There are many people today who feel attracted by the figure of Christ and want to know him better. They realize that he is the answer to so many of our deepest concerns. But who is he really? How can someone who lived on this earth so long ago have anything in common with me today?
The Gospel we have just heard (cf. Mt -20) suggests two different ways of knowing Christ. The first is an impersonal knowledge, one based on current opinion. When Jesus asks ‘who do people say that the Son of Man is?’ the disciples answer: ‘Some say John the Baptist, but others Elijah, and still others Jeremiah or one of the prophets.’ In other words, Christ is seen as yet another religious figure, like those who came before him. Then Jesus turns to the disciples and asks them: ‘But who do you say that I am?’ Peter responds with what is the first confession of faith: ‘You are the Messiah, the Son of the living God.’ Faith is more than just empirical or historical facts; it is an ability to grasp the mystery of Christ’s person in all its depth.

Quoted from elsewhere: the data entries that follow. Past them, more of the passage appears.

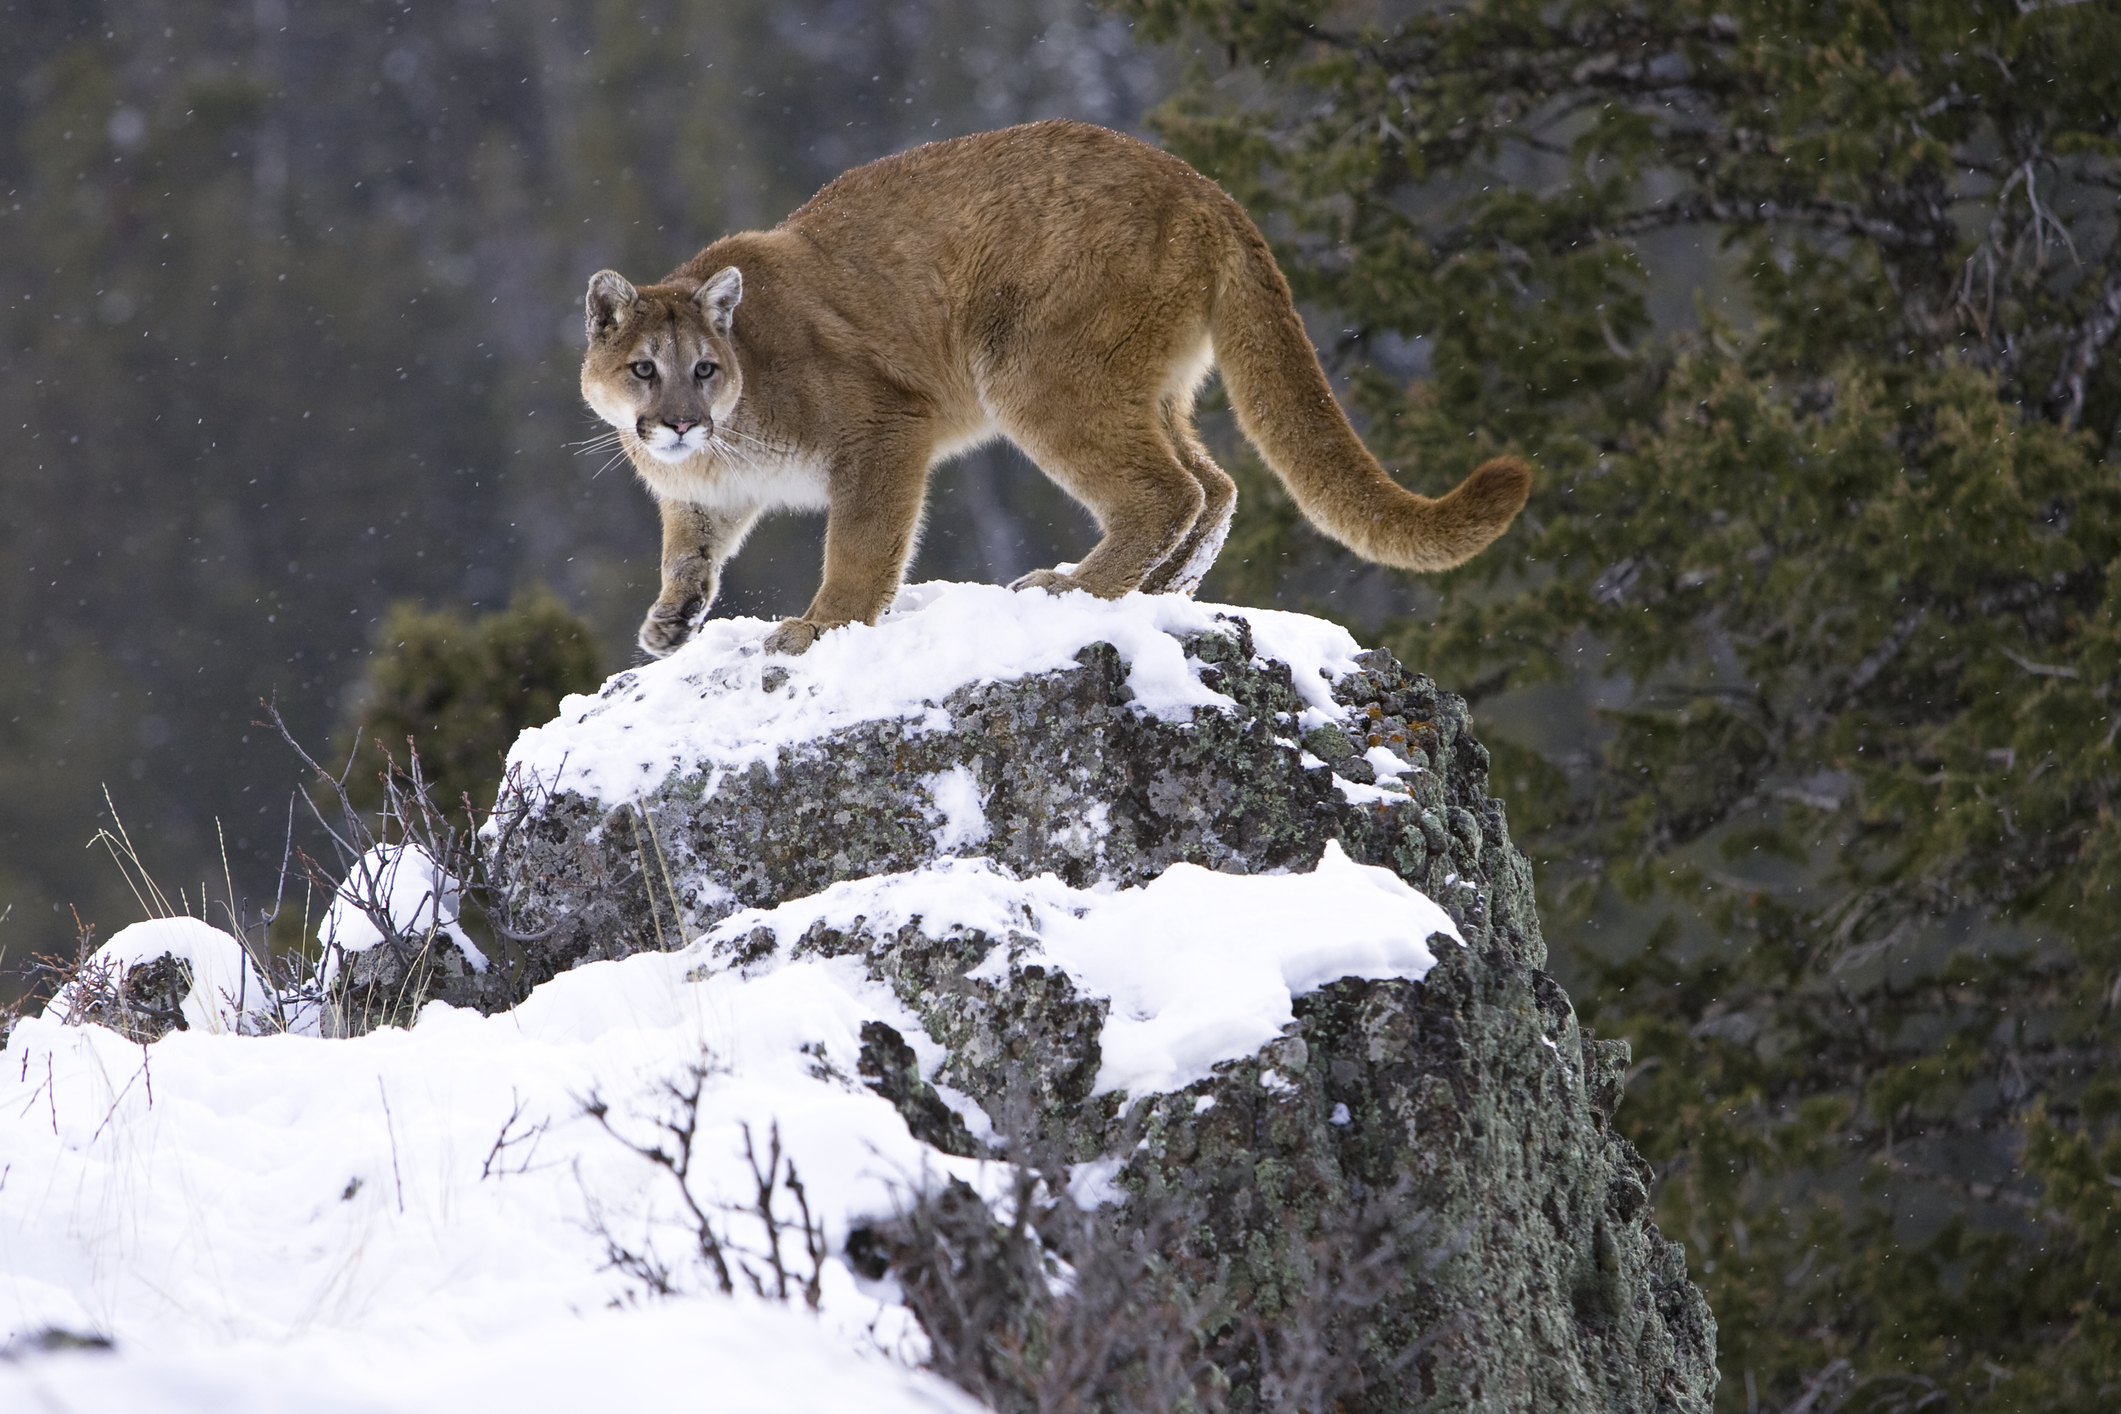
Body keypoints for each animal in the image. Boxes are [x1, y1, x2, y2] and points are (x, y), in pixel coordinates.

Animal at [589, 118, 1535, 661]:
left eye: (704, 368)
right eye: (644, 368)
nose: (675, 425)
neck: (727, 435)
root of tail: (1198, 183)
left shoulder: (883, 430)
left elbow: (859, 546)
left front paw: (819, 628)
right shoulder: (700, 496)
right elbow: (688, 551)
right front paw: (672, 620)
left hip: (1036, 371)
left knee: (1167, 490)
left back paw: (1073, 588)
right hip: (1142, 381)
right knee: (1213, 485)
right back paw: (1151, 591)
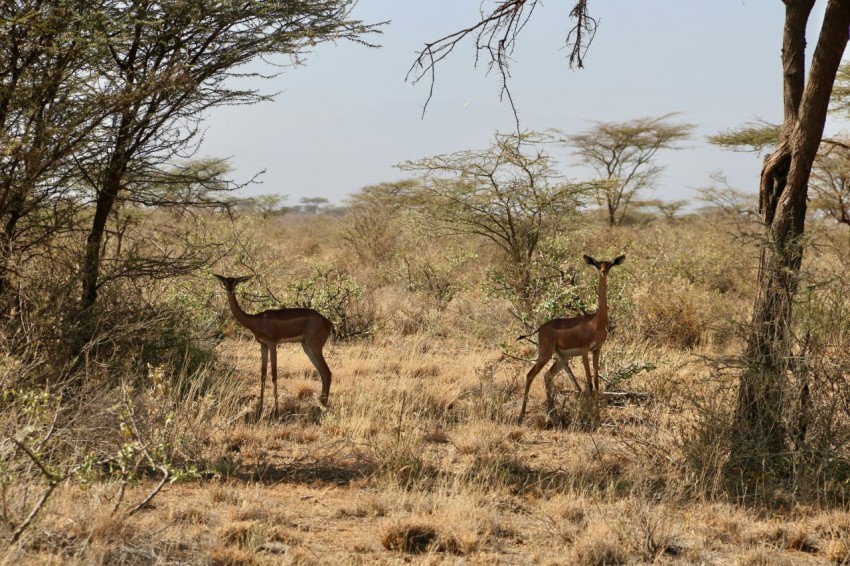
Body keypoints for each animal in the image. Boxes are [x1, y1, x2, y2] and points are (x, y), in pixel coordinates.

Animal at [517, 254, 625, 423]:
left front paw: (597, 415)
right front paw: (592, 416)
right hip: (546, 353)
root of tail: (541, 327)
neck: (596, 322)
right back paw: (521, 416)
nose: (603, 272)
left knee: (547, 375)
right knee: (530, 375)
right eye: (597, 265)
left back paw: (552, 413)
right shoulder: (585, 350)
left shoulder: (597, 350)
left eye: (609, 265)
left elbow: (596, 382)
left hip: (563, 357)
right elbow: (589, 382)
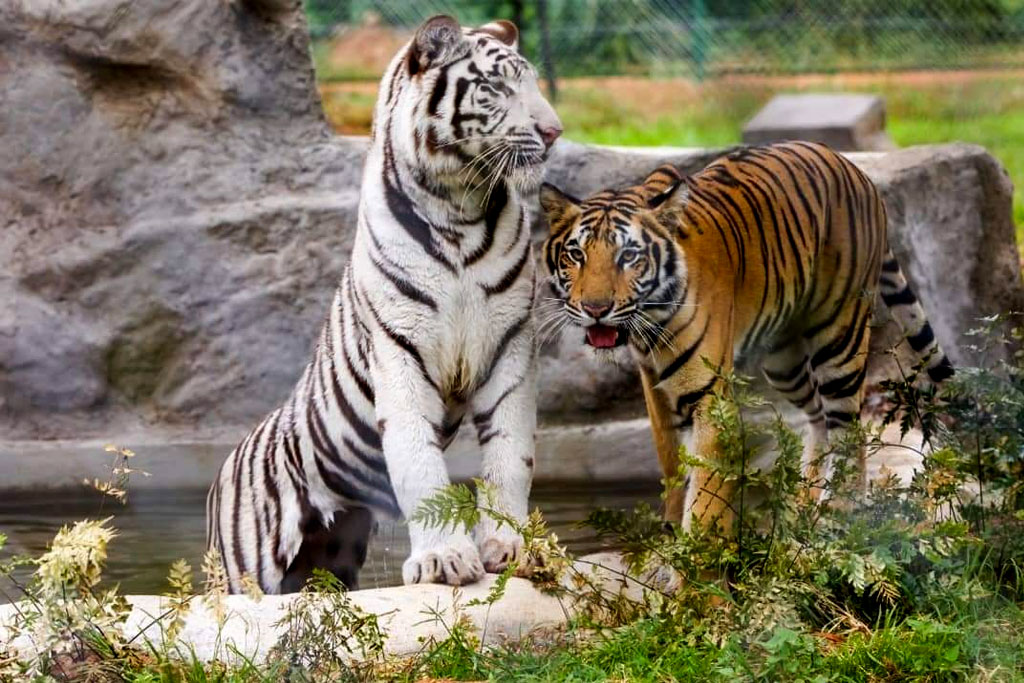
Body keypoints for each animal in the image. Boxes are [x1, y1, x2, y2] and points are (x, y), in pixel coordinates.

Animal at [207, 15, 562, 594]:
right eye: (496, 87)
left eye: (530, 82)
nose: (554, 132)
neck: (460, 210)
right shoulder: (400, 349)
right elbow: (419, 464)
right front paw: (444, 560)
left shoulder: (510, 345)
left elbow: (510, 457)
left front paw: (511, 549)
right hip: (245, 572)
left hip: (333, 551)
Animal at [540, 141, 953, 532]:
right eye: (576, 255)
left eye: (628, 256)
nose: (595, 308)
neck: (651, 322)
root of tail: (859, 173)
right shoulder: (655, 387)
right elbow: (672, 465)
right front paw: (669, 535)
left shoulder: (708, 394)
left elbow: (706, 491)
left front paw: (697, 554)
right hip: (784, 362)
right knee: (818, 417)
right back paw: (803, 505)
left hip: (840, 338)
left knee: (849, 425)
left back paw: (839, 514)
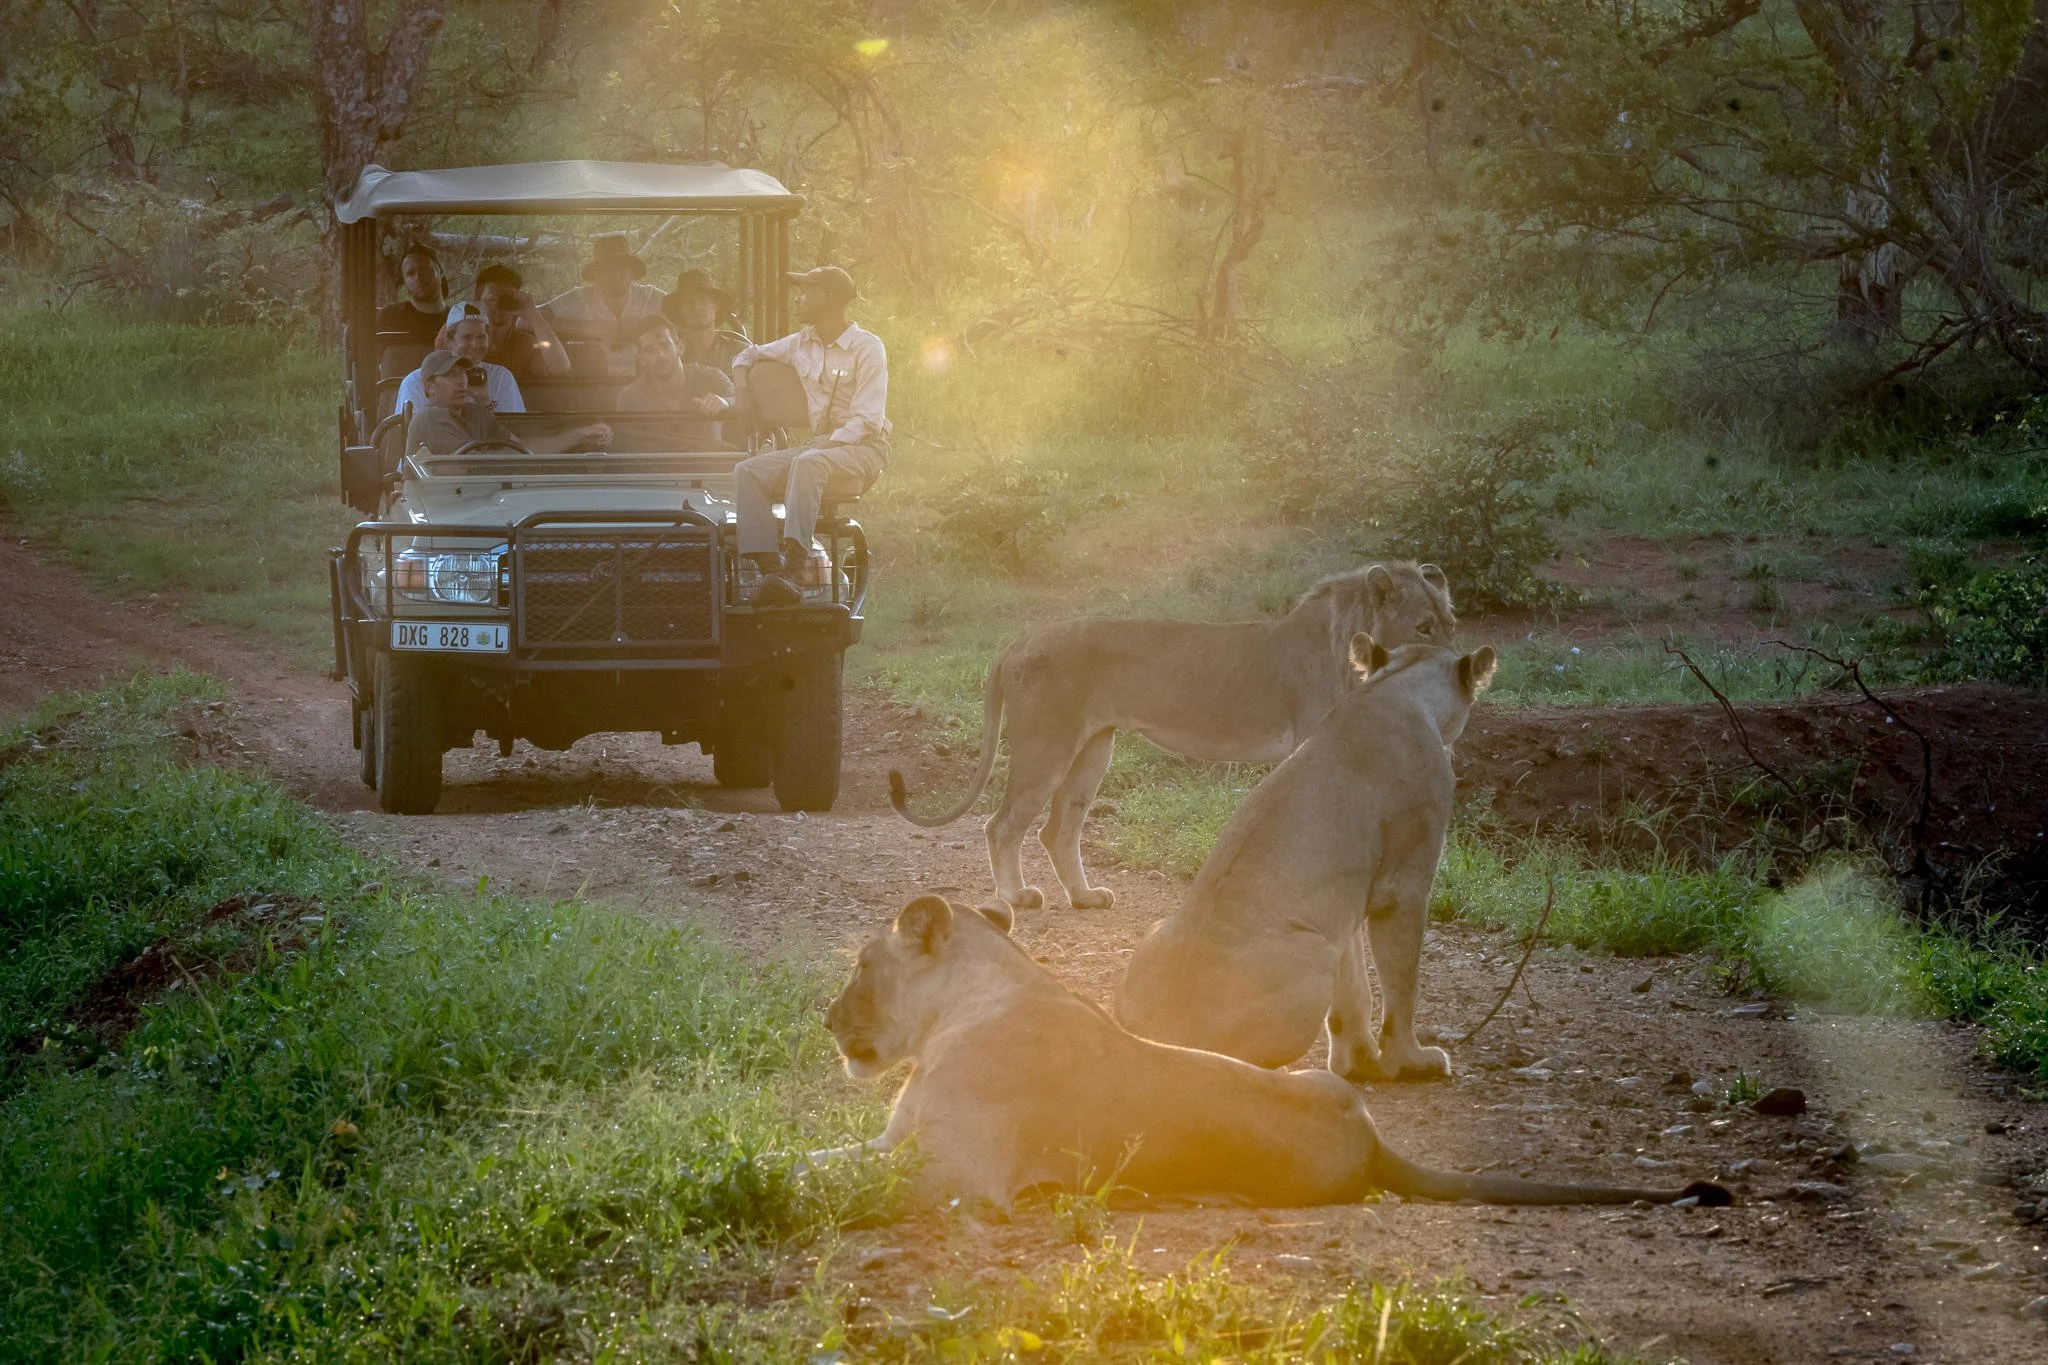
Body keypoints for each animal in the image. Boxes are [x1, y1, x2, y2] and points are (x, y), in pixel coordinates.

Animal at [815, 894, 1730, 1213]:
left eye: (859, 965)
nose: (825, 1021)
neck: (965, 1004)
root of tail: (1370, 1134)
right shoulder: (899, 1144)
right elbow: (819, 1152)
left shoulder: (949, 1176)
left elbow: (816, 1169)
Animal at [888, 562, 1455, 913]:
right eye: (1424, 626)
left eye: (1451, 622)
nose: (1458, 663)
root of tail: (1017, 642)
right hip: (1047, 744)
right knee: (1003, 824)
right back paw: (1016, 898)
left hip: (1094, 749)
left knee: (1057, 830)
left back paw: (1086, 898)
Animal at [1115, 639, 1494, 1084]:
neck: (1394, 686)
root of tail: (1159, 1036)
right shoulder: (1402, 887)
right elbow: (1403, 985)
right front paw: (1410, 1060)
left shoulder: (1343, 906)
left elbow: (1354, 990)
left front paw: (1359, 1062)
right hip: (1312, 951)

Yet faith is not the result of human effort, of human reasoning, but rather a gift of God: ‘Blessed are you, Simon son of Jonah! For flesh and blood has not revealed this to you, but my Father in heaven.’ Faith starts with God, who opens his heart to us and invites us to share in his own divine life. Faith does not simply provide information about who Christ is; rather, it entails a personal relationship with Christ, a surrender of our whole person, with all our understanding, will and feelings, to God’s self-revelation. So Jesus’ question ‘But who do you say that I am?’ is ultimately a challenge to the disciples to make a personal decision in his regard. Faith in Christ and discipleship are strictly interconnected.
Homily, WYD Closing Mass,
August 21, 2001
Reflection – ‘It’s not enough to know about God – we have to know God.’ These were among the first words I remember ever reading of Catherine Doherty’s, although I’m not sure where I ran across them. But they resonate with the ‘two ways’ of knowing Christ the Holy Father speaks of here. To know the historical facts, or even the doctrinal tradition and dogmatic definitions about Jesus is one thing; to know he is Messiah and Lord is another. To know and be able to intelligently discuss the ‘truth claims’ of the Christian religion is one thing (although it is an increasingly rare thing in our age of religious illiteracy, frankly); to know Jesus is another.And this knowing of Jesus is no small thing. After all, do we really ‘know’ Jesus? In what sense? We’re talking about God here, after all, assuming the Christian faith is true. We know him, yes, but this knowing is not some brash confident certainty. It is, rather, a plunge into deep mystery, really a commitment to a lifelong journey of faith, of ever-deepening knowledge, but a deepening of knowledge that many times feels like a plunge into darkness and confusion. I often feel like I ‘know’ much less about the Lord than I did twenty years ago, and I fully expect to feel the same twenty years from now.
Pope Benedict here summons us to embark on this journey, the path of discipleship. The movement from the head to the heart it is sometimes called, from knowing about Jesus to a living relationship with Him which plunges out life into an adventure, a mystery, a perilous voyage into the heart of God which leads us into the hearts of men. It is the way of the Cross, true, but this itself is the deepest intimacy of knowing Christ. The cross is the marriage bed of Christ, as Catherine loved to repeat. And it is this nuptial union which alone brings us into the fullness of divine life which we are destined to share with Him.